What is needed
The lines from the one containing "pencil case: present" through the last one in the data: please copy those exactly, and only those, without the pictures.

Material supplied
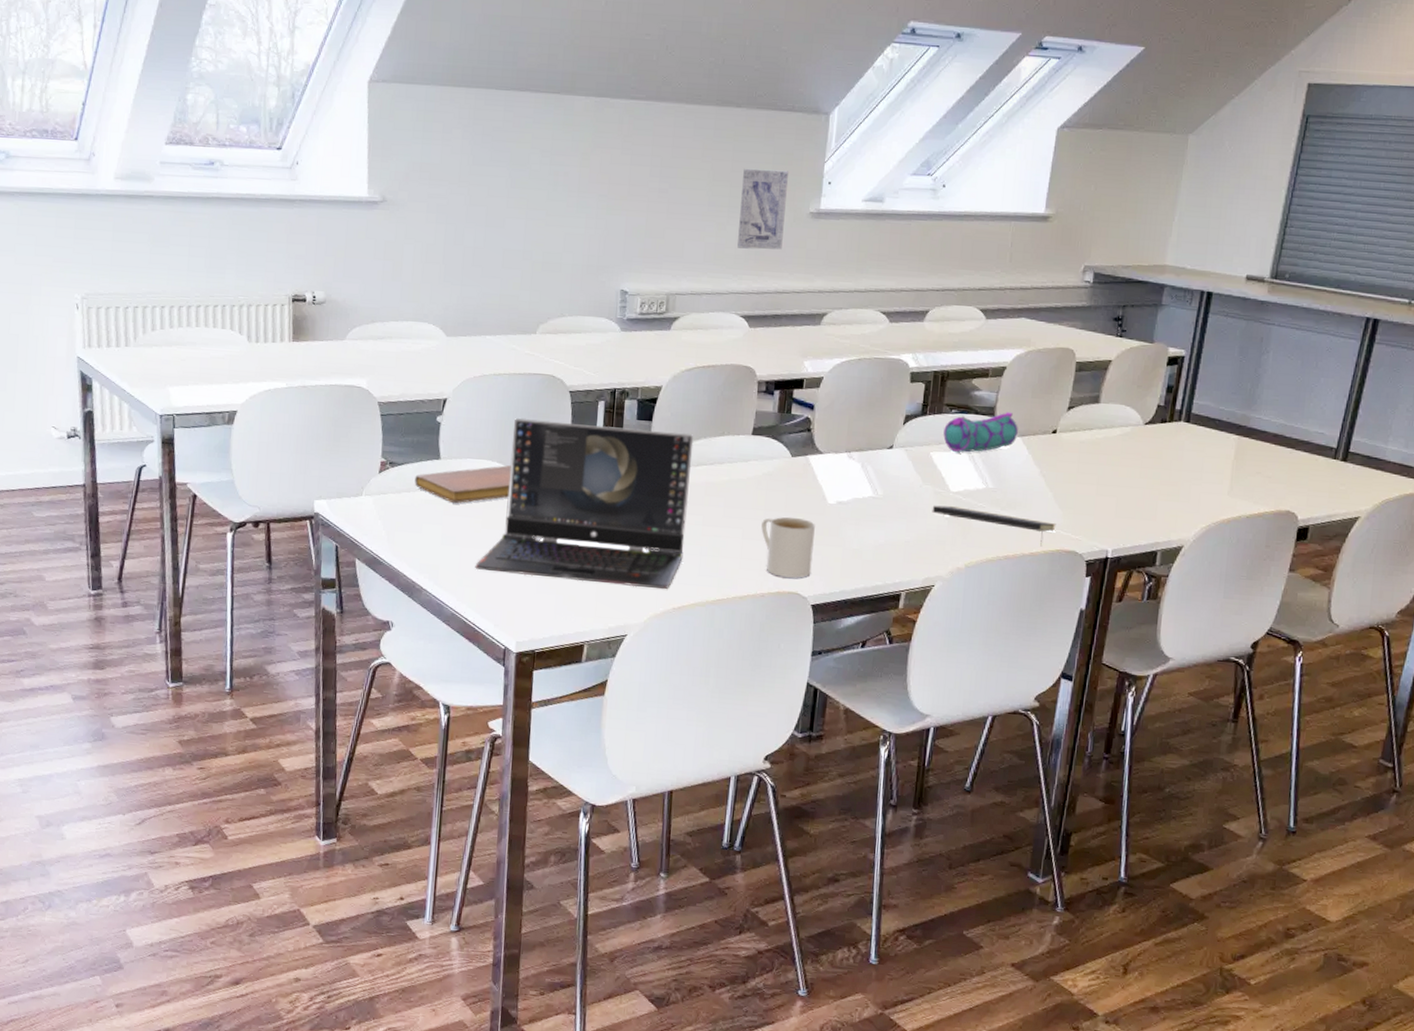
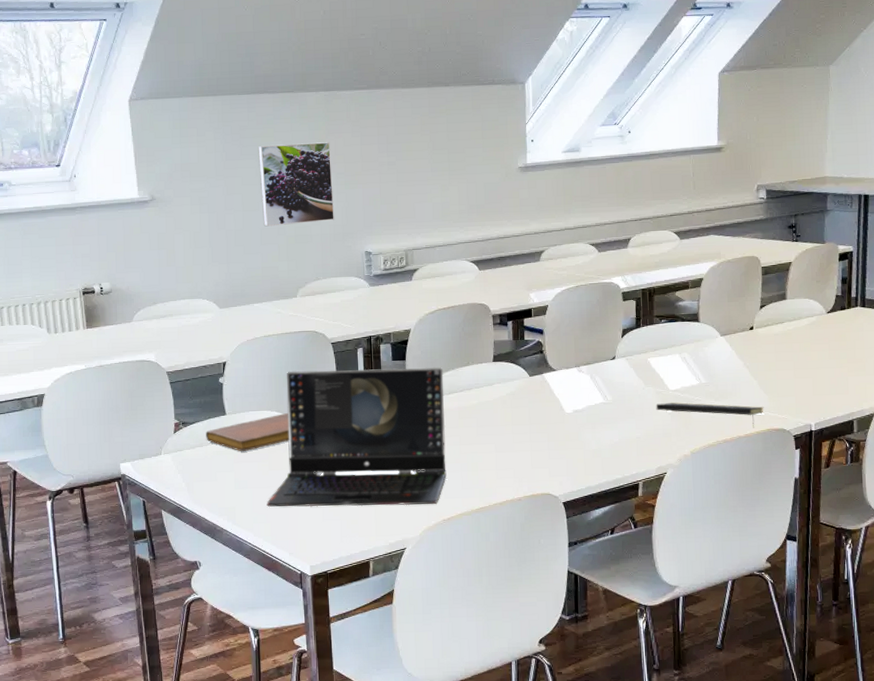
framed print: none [507,152,595,250] -> present [258,142,335,227]
wall art: present [737,168,790,250] -> none [458,134,499,204]
mug: present [761,516,815,578] -> none [511,428,559,481]
pencil case: present [943,412,1018,453] -> none [657,316,720,357]

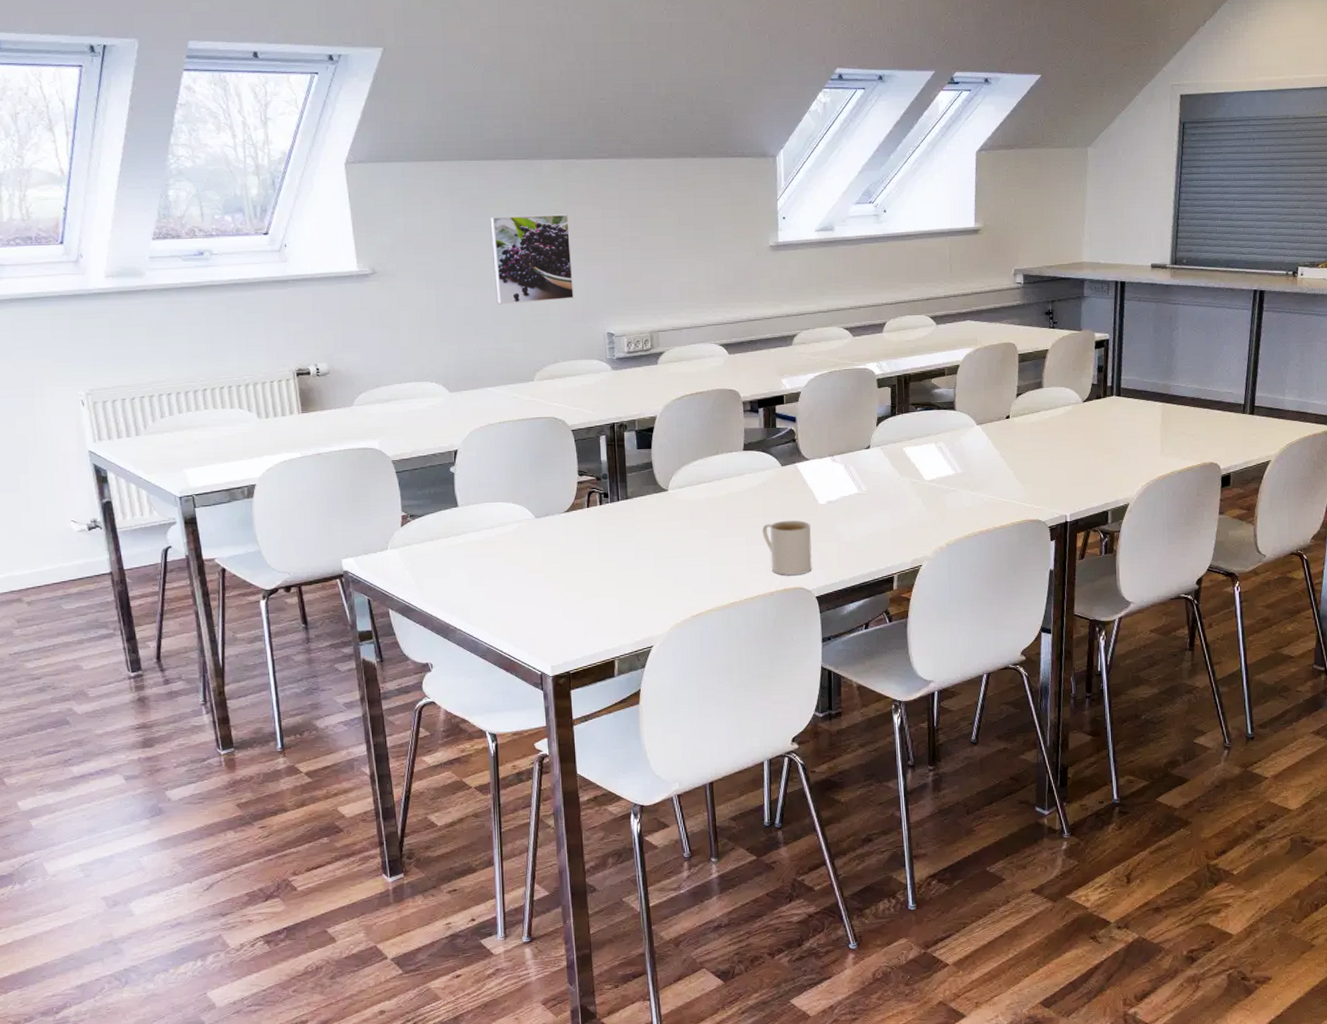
notebook: present [206,413,289,452] -> none [436,505,527,546]
laptop computer: present [267,366,447,507] -> none [503,455,695,604]
mug: none [511,428,559,481] -> present [762,520,812,575]
notepad: present [656,402,764,427] -> none [911,493,1020,518]

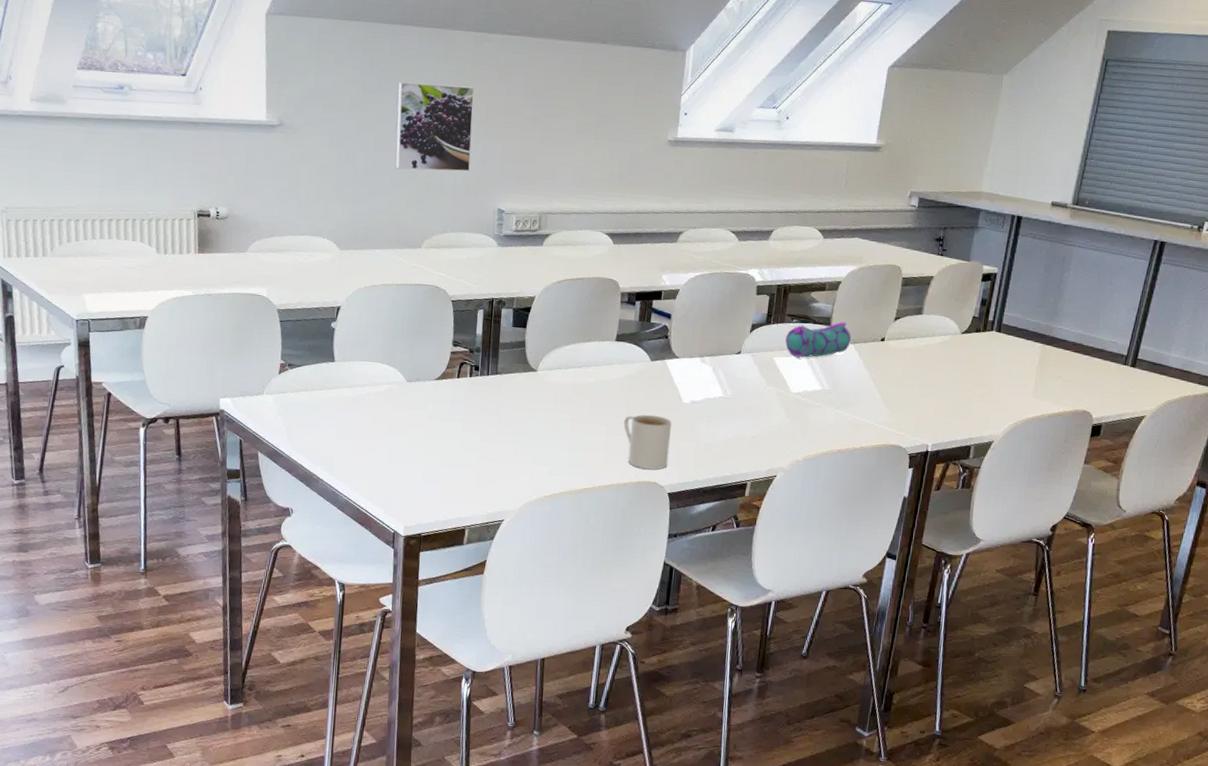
pencil case: none [912,404,977,446] -> present [785,322,851,358]

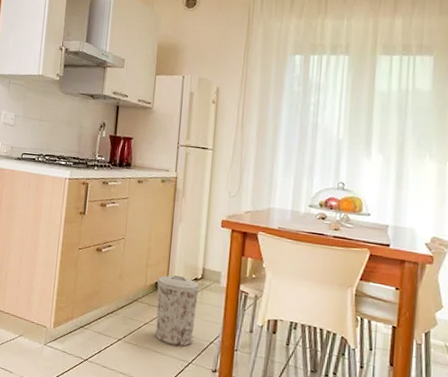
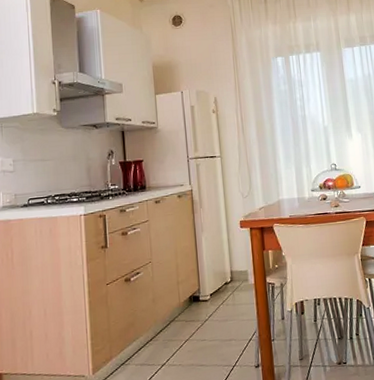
trash can: present [155,275,200,347] -> none [190,284,234,355]

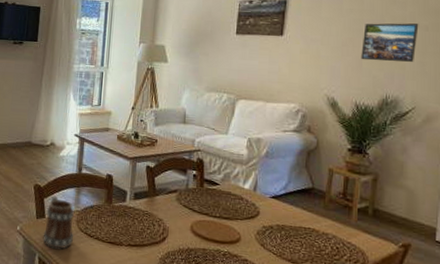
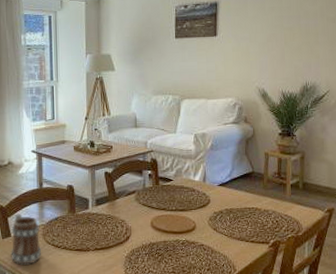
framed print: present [361,23,419,62] -> none [283,17,328,53]

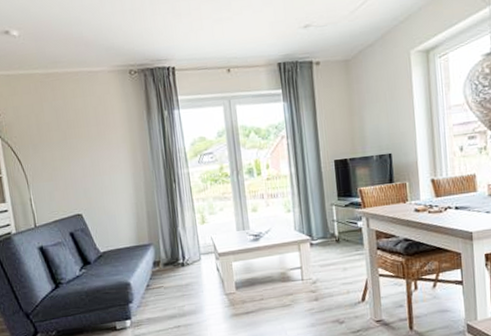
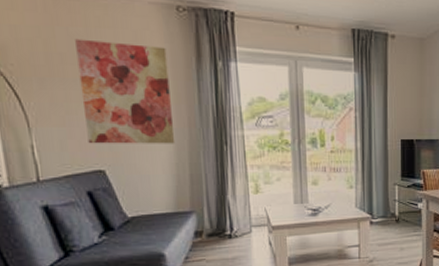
wall art: none [57,106,134,193] -> present [75,38,176,144]

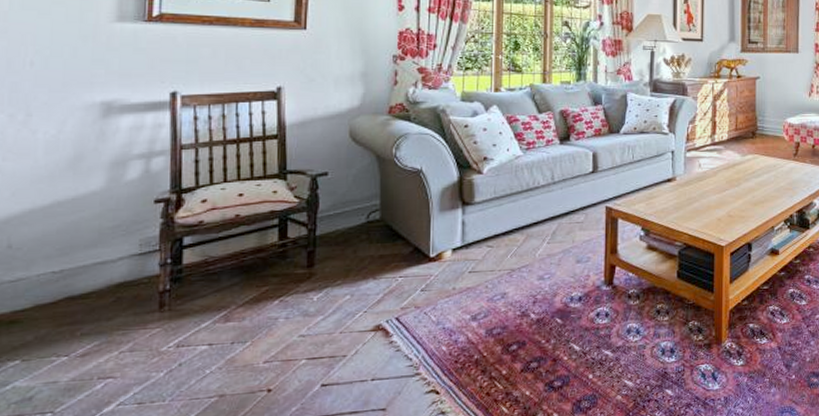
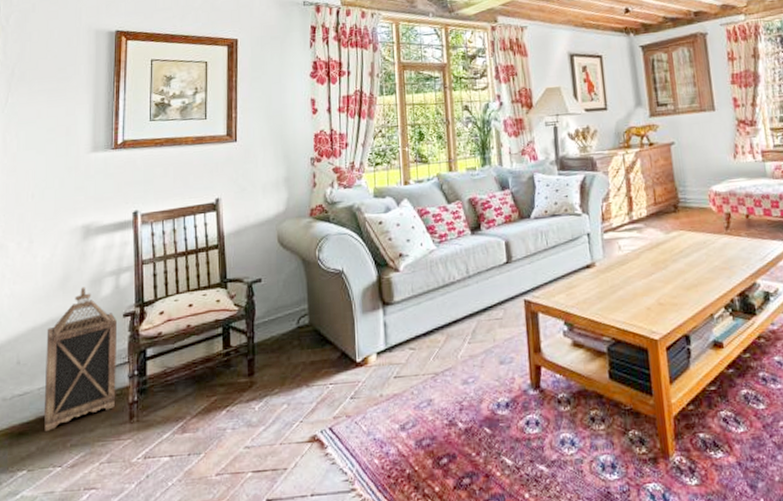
lantern: none [44,168,147,321] -> present [43,286,118,432]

Answer box
pencil case: present [943,412,1018,453] -> none [657,316,720,357]

notebook: present [206,413,289,452] -> none [436,505,527,546]
laptop computer: present [267,366,447,507] -> none [503,455,695,604]
mug: none [511,428,559,481] -> present [762,520,812,575]
notepad: present [656,402,764,427] -> none [911,493,1020,518]

pencil case: none [912,404,977,446] -> present [785,322,851,358]

trash can: present [155,275,200,347] -> none [190,284,234,355]

framed print: present [361,23,419,62] -> none [283,17,328,53]

wall art: none [57,106,134,193] -> present [75,38,176,144]

lantern: none [44,168,147,321] -> present [43,286,118,432]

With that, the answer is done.